Let $(\Omega, F, P)$ be probability space with probability measure $P$.
Theorem
Let $X\in L^1(P)$, let $F_k$ be an increasing family of sigma algebras, $F_k \subset F$ and $F=\cup_{k=1}^{\infty} \sigma(F_k)$. Then, $$E[X|F_k] \to E[X|F] \mbox{ as $k \to \infty$},$$ a.e. $P$ and in $L^1(P)$.
I want to use this theorem for $X\in L^2(P).$ First Since $X\in L^2(P)$, $X\in L^1(P)$.
So, $$E[X|F_k] \to E[X|F] \mbox{ as $k \to \infty$},$$ a.e. $P$ and in $L^1(P)$.
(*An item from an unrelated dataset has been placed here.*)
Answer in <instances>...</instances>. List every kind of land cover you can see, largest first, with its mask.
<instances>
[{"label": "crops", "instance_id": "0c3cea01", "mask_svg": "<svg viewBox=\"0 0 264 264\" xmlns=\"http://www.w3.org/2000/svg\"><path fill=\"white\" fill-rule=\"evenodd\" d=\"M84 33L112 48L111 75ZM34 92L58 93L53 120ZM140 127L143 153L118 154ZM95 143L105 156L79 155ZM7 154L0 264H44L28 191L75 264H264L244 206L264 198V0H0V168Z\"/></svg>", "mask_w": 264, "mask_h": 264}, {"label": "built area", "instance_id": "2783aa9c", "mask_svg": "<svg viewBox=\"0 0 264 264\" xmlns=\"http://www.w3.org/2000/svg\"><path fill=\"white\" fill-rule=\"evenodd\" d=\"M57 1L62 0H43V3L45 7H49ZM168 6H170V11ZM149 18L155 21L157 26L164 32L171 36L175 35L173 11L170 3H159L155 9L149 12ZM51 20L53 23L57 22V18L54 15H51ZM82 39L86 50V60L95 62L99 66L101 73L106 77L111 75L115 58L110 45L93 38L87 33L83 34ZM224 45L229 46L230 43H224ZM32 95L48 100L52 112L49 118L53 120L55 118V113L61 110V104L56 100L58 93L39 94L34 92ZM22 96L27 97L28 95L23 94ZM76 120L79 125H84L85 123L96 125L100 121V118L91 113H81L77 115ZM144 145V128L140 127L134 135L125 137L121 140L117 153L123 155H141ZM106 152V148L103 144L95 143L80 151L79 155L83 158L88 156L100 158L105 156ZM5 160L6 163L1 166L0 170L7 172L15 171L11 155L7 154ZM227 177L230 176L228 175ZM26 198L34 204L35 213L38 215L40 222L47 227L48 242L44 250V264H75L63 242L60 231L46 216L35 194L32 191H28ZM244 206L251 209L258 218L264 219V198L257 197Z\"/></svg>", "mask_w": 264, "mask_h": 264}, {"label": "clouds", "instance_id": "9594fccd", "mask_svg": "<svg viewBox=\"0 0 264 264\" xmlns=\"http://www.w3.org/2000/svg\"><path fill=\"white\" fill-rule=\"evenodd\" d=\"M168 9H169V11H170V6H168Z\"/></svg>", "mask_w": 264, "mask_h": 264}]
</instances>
But, I wanna show that $E[X|F_k] \to E[X|F]$ also in $L^2(P)$.
Could you help me?
By Jensen's inequality
$$(E[X|F_n])^2 \leq E[X^2|F_n]$$
Taking Expectation
$$E(E[X|F_n])^2 \leq E[X^2]$$
Then $\sup _{n\geq 0}E(E[X|F_n])^2 < \infty$
By, Martingale $L^p$ convergence Theorem,
$E[X|F_n] \to E[X|F]$ almost surely and in $L^2$.